Data section:
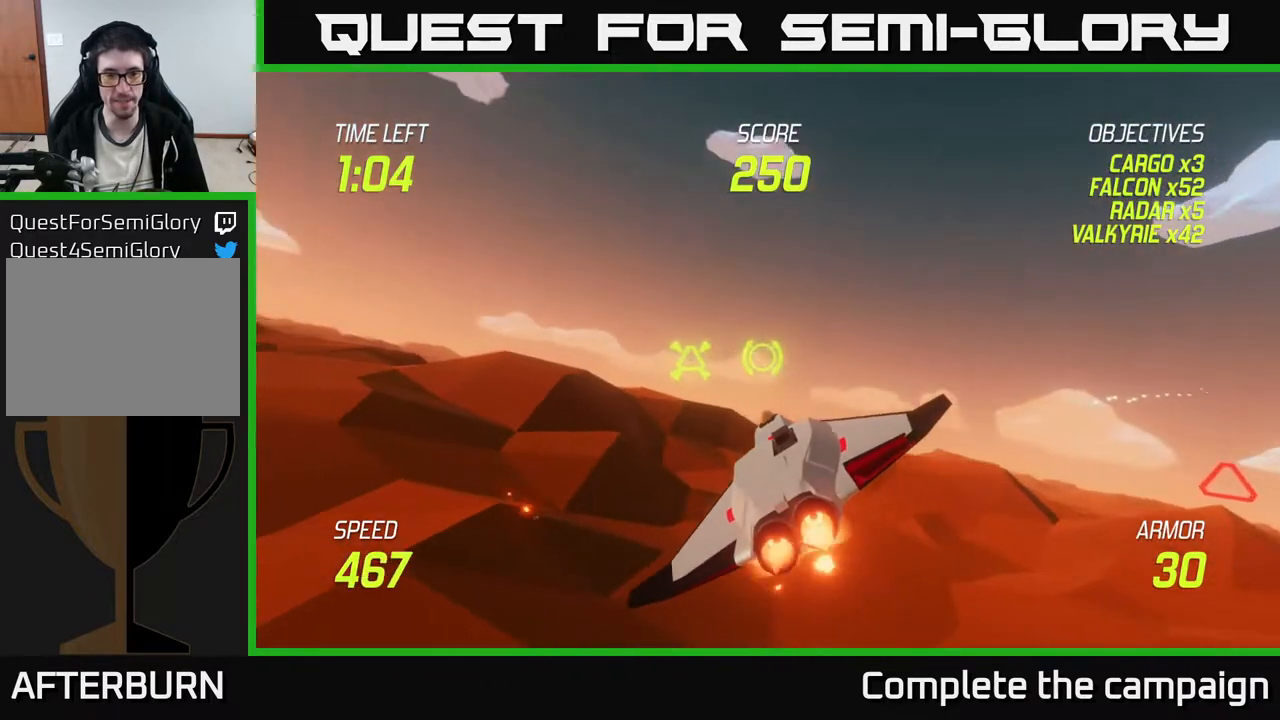
{"buttons": ["L2"], "left_stick": "right", "events": [[83, "R2", "down"], [183, "R2", "up"], [300, "R2", "down"], [450, "left_stick", "right"], [483, "R2", "up"]]}
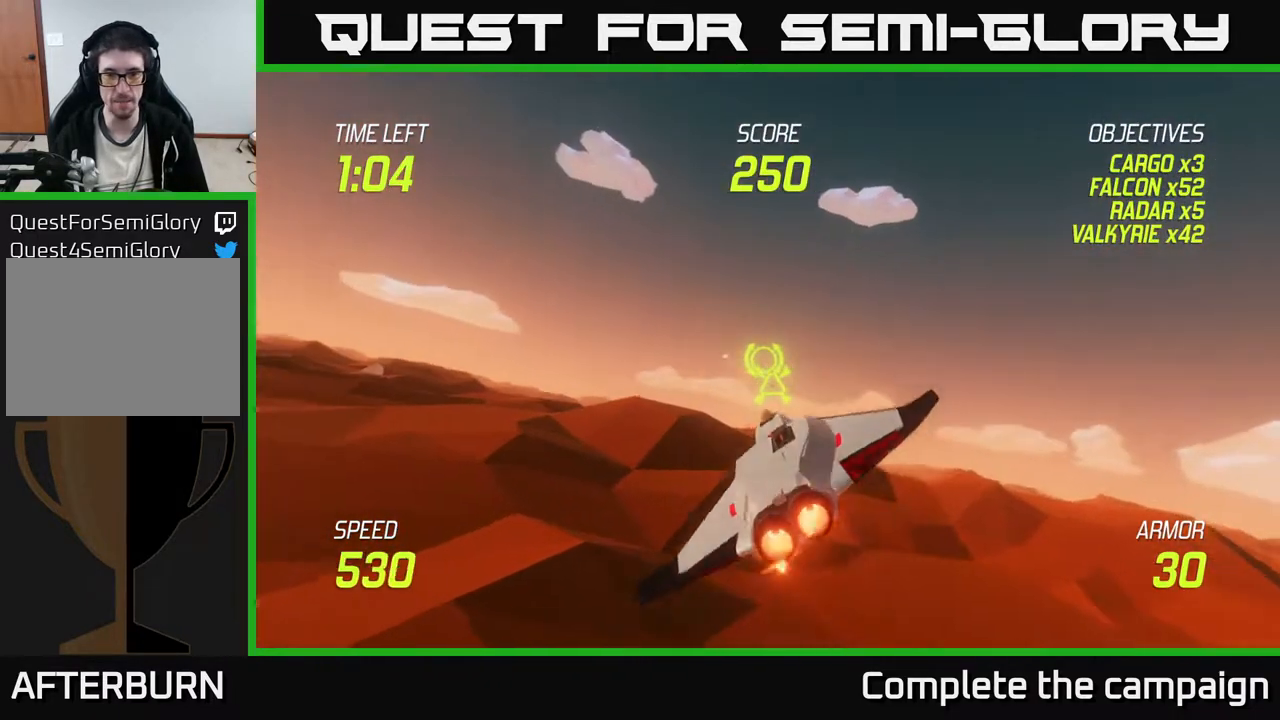
{"buttons": [], "left_stick": "down-left", "events": [[17, "L2", "up"], [217, "L2", "down"], [250, "left_stick", "down-left"], [317, "L2", "up"], [383, "L2", "down"], [500, "L2", "up"]]}
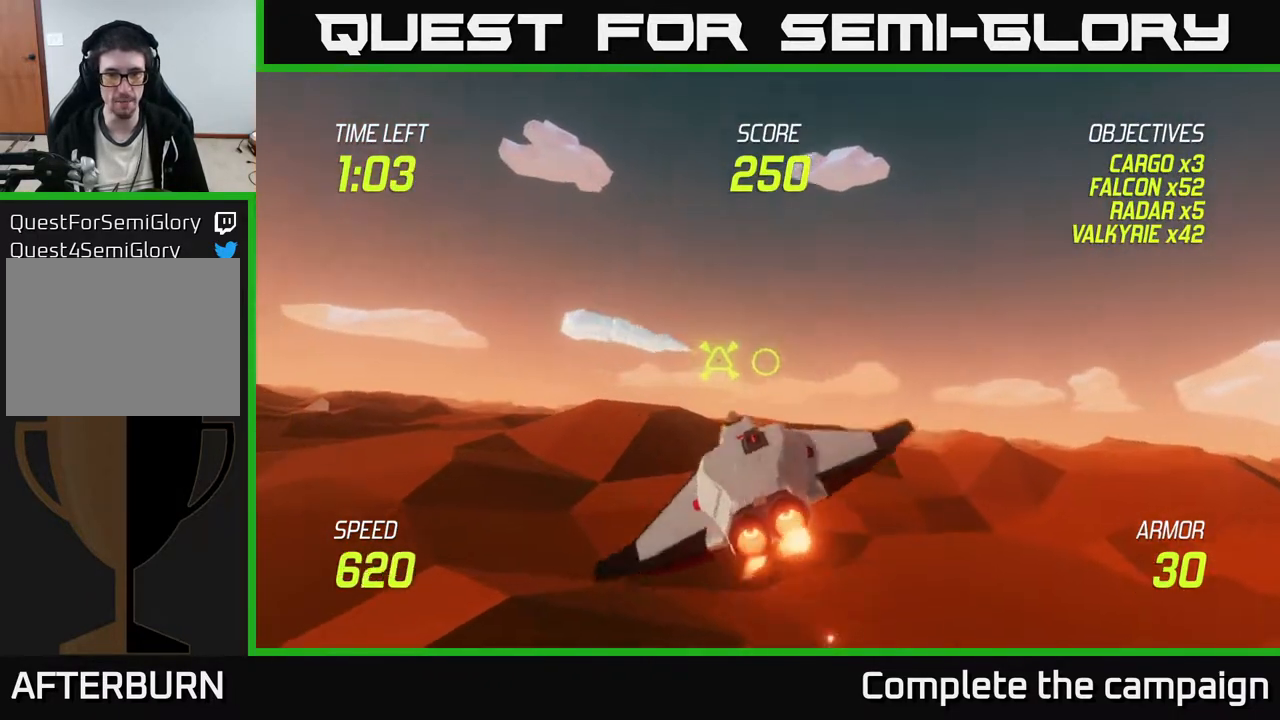
{"buttons": [], "left_stick": "up-right", "events": [[33, "L2", "down"], [67, "left_stick", "right"], [200, "L2", "up"], [417, "left_stick", "up-right"]]}
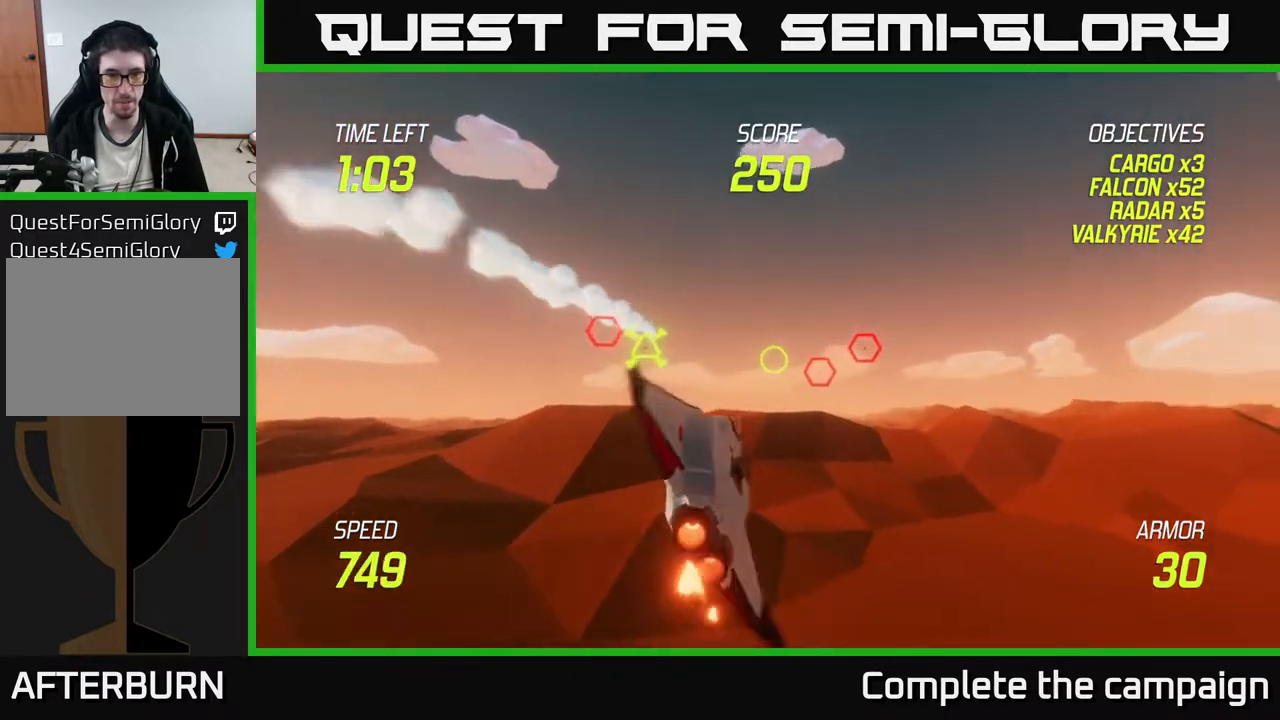
{"buttons": [], "left_stick": "left", "events": [[217, "left_stick", "left"], [250, "R2", "down"], [467, "R2", "up"]]}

About this exercise: For every line above with the word "right" in it, make a copy.

Response:
{"buttons": ["L2"], "left_stick": "right", "events": [[83, "R2", "down"], [183, "R2", "up"], [300, "R2", "down"], [450, "left_stick", "right"], [483, "R2", "up"]]}
{"buttons": [], "left_stick": "up-right", "events": [[33, "L2", "down"], [67, "left_stick", "right"], [200, "L2", "up"], [417, "left_stick", "up-right"]]}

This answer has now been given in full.